Oddly, I recognize your face- and the dogs- and I am *certain* I didn't see this same site. I just hate how there are so many people using the same name (dk if that's what happened but you prob know if someone else is using it). Maybe not- maybe when I googled your kennel name something else came up, but anyway- sorry not to have given you a resounding thumbs up, which I would do today.


----------



## nclewine (Nov 5, 2013)

I have an AKC certified Kennel name. As you already know, they certify for 5 years so GoldenSoul is a protected kennel name. Thank you for the feedback...and I will request that you remove the incorrect information about us since some people may unintentionally only read your comment and make a conclusion just on that. I will look up other potential misuses of our kennel name. Thanks for the heads up about that. Cordially, Nancy


----------



## nclewine (Nov 5, 2013)

Prism Goldens said:


> Oddly, I recognize your face- and the dogs- and I am *certain* I didn't see this same site. I just hate how there are so many people using the same name (dk if that's what happened but you prob know if someone else is using it). Maybe not- maybe when I googled your kennel name something else came up, but anyway- sorry not to have given you a resounding thumbs up, which I would do today.

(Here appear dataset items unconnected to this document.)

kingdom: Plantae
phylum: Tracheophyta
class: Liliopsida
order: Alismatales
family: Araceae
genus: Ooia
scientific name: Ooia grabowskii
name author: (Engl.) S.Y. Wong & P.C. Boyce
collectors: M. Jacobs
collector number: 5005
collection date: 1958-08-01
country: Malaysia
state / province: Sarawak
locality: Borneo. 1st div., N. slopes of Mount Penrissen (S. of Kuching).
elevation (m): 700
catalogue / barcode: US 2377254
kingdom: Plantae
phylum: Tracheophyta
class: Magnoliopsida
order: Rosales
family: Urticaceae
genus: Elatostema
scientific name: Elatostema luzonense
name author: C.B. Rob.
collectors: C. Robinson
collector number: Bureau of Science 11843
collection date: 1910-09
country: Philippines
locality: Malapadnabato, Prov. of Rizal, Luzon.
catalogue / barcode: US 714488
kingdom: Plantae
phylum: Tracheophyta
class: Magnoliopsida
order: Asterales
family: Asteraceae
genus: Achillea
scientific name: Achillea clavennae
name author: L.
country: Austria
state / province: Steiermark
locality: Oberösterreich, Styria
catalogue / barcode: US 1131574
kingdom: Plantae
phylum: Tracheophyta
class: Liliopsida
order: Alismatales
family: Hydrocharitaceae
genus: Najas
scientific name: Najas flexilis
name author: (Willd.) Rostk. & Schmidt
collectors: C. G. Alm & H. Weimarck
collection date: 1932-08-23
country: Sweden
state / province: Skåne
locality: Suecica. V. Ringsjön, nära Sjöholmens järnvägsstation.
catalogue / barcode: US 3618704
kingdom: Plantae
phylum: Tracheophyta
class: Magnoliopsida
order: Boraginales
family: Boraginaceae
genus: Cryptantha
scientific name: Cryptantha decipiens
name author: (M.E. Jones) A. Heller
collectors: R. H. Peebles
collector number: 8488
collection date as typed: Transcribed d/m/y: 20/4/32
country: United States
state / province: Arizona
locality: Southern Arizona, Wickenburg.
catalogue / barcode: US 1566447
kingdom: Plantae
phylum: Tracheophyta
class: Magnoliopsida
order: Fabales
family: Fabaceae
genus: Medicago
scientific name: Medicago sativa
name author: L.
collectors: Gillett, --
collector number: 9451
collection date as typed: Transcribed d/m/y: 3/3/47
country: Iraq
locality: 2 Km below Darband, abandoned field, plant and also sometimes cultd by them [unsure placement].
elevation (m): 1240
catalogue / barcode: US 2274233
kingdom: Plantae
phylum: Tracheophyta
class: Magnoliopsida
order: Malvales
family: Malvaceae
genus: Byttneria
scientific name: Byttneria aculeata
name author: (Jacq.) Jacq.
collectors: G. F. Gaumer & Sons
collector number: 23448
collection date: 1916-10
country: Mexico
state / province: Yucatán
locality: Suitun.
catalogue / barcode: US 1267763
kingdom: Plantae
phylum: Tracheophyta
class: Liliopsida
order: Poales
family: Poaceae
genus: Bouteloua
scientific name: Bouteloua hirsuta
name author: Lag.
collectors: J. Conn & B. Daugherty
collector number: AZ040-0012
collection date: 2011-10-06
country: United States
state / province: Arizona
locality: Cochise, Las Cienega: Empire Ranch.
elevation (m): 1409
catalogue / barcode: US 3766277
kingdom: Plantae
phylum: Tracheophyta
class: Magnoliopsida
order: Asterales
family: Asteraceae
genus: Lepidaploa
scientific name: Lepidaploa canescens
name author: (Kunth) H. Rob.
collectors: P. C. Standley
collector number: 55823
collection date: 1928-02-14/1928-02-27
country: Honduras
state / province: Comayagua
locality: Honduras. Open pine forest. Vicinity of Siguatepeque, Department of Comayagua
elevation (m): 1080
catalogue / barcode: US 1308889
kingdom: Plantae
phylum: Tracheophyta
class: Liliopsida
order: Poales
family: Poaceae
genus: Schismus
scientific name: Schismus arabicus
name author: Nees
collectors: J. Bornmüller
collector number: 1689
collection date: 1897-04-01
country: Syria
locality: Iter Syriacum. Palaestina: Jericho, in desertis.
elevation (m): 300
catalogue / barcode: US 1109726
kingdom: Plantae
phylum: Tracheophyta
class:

 You can't miss me/us at shows (and I have been to shows every weekend, all over the country for the past 9 years)! Pretty much everyone knows me and Jenny, competitors and handlers alike.


----------



## Prism Goldens (May 27, 2011)

That's why I am reasonably sure I was not on that site. I do recognize you! And I was able to change that post, rules used to be 4 hours or some short timetable for edits but apparently now we have forever?


----------



## thegoldensky (Aug 1, 2020)

nclewine said:


> I have an AKC certified Kennel name. As you already know, they certify for 5 years so GoldenSoul is a protected kennel name. Thank you for the feedback...and I will request that you remove the incorrect information about us since some people may unintentionally only read your comment and make a conclusion just on that. I will look up other potential misuses of our kennel name. Thanks for the heads up about that. Cordially, Nancy





Prism Goldens said:


> That's why I am reasonably sure I was not on that site. I do recognize you! And I was able to change that post, rules used to be 4 hours or some short timetable for edits but apparently now we have forever?


Hi Nancy, thank you for providing the clarification. I’ve updated my previous post as well to minimize mixed messaging. A friend of mine who is also looking had contacted you via email a few weeks ago, and was told that your waitlist is full. Completely understandable, please feel free to PM me here if a puppy becomes available in the near future. Thank you both.


----------